> **Action item**
Reproduce precisely the lines of the listing below, starting with the line that contains "Dossier spécial PPCR - mise à" and stopping after the line that contains "KRIT HERAKLION"; include nothing else.

============================================================

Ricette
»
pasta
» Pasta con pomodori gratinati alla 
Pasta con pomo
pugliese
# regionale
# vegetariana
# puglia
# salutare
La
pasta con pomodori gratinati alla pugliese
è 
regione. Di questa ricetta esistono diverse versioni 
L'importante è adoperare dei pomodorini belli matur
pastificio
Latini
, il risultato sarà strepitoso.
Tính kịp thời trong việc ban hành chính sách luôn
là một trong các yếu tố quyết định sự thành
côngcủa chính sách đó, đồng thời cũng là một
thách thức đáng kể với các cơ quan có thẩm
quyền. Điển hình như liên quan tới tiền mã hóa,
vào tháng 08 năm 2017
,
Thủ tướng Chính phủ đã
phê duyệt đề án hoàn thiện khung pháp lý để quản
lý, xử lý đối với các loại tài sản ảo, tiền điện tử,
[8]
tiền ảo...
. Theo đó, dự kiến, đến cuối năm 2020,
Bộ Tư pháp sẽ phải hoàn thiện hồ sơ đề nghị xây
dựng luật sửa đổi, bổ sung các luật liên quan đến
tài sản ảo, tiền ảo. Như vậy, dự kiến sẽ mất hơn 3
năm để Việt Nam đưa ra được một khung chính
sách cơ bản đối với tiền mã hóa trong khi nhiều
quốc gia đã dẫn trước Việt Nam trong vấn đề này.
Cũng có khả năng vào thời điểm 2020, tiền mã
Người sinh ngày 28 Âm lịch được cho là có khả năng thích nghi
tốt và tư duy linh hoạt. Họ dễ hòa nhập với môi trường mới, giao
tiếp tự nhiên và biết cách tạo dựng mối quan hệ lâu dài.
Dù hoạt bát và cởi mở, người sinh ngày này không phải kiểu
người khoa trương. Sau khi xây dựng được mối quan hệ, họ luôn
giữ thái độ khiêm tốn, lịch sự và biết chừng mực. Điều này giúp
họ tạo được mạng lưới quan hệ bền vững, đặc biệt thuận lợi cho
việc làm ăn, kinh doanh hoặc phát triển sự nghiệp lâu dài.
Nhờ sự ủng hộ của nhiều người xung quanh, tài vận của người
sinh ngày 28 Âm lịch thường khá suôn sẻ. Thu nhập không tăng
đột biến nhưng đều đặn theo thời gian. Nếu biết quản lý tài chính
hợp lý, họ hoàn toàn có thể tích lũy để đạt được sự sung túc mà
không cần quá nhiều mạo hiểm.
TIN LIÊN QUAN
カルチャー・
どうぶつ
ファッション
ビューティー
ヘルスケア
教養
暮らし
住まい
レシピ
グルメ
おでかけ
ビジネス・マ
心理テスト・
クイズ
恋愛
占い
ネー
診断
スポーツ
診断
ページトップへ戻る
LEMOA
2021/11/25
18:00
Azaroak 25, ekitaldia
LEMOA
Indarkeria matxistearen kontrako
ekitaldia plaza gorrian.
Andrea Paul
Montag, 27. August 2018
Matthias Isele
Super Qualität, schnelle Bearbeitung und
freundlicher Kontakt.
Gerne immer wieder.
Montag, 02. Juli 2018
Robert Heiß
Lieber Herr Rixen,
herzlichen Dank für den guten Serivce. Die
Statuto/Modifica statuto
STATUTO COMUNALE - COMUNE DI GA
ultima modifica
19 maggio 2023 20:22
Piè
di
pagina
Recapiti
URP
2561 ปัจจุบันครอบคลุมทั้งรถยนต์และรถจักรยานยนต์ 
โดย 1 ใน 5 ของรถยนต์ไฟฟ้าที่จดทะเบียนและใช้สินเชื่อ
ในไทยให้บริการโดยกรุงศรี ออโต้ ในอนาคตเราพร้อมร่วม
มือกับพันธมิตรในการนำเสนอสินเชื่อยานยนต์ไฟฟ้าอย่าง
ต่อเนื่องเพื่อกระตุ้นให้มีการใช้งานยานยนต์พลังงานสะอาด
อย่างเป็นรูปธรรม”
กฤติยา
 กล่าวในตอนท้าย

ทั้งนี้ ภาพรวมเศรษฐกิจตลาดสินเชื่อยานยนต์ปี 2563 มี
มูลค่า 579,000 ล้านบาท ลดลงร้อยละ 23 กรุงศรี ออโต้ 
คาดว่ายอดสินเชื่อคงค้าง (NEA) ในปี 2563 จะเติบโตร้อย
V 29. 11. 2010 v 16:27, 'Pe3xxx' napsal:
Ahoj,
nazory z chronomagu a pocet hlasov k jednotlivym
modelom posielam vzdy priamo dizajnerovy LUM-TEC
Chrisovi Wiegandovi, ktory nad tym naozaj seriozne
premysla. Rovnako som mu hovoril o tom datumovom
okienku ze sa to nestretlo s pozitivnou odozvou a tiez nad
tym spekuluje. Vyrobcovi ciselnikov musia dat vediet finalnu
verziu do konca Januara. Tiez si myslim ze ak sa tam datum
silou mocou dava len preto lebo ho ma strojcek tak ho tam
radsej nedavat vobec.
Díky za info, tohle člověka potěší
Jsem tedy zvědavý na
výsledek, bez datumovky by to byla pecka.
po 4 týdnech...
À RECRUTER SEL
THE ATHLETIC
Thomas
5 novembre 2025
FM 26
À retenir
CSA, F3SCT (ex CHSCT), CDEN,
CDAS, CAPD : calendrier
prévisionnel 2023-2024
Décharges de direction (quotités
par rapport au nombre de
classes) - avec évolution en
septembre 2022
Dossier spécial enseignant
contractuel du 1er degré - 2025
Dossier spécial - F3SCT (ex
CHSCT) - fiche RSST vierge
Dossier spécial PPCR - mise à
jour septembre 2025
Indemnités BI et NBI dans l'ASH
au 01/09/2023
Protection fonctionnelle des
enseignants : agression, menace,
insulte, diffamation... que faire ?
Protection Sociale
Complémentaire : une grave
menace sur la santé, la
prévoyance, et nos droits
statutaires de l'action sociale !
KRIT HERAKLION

============================================================

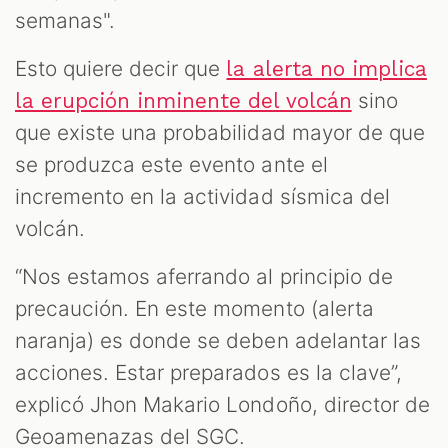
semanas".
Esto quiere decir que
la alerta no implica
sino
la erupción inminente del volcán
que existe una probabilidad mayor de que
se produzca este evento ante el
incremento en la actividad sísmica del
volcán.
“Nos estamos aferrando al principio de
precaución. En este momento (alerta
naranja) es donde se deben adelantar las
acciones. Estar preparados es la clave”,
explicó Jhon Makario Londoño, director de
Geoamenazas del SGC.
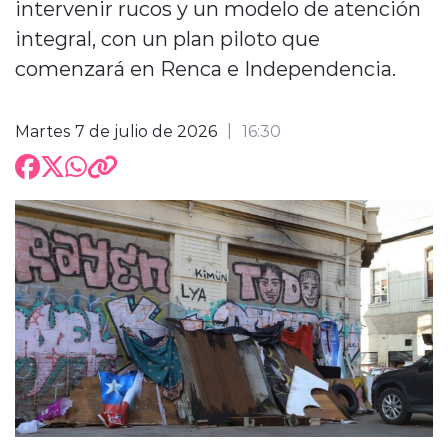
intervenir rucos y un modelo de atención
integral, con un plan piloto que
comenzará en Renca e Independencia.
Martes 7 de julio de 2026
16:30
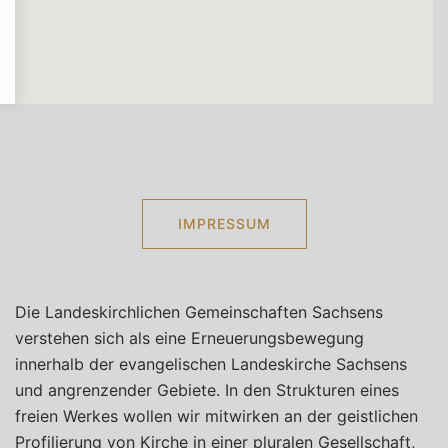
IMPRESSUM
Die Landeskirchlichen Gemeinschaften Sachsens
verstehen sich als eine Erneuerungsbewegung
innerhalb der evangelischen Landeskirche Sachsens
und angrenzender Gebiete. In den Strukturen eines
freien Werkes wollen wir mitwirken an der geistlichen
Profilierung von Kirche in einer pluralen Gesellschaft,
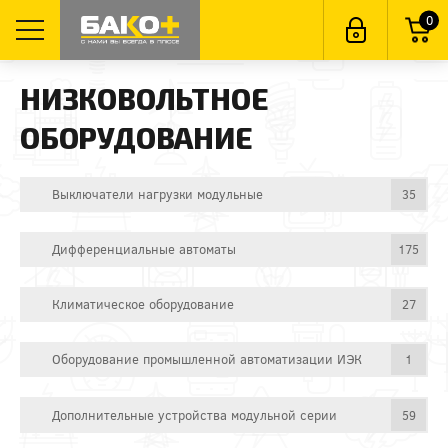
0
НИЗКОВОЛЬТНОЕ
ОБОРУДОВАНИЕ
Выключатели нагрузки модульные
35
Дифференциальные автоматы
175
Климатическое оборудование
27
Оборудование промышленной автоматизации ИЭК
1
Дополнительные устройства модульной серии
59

============================================================

> **Answer space**
Dossier spécial PPCR - mise à
jour septembre 2025
Indemnités BI et NBI dans l'ASH
au 01/09/2023
Protection fonctionnelle des
enseignants : agression, menace,
insulte, diffamation... que faire ?
Protection Sociale
Complémentaire : une grave
menace sur la santé, la
prévoyance, et nos droits
statutaires de l'action sociale !
KRIT HERAKLION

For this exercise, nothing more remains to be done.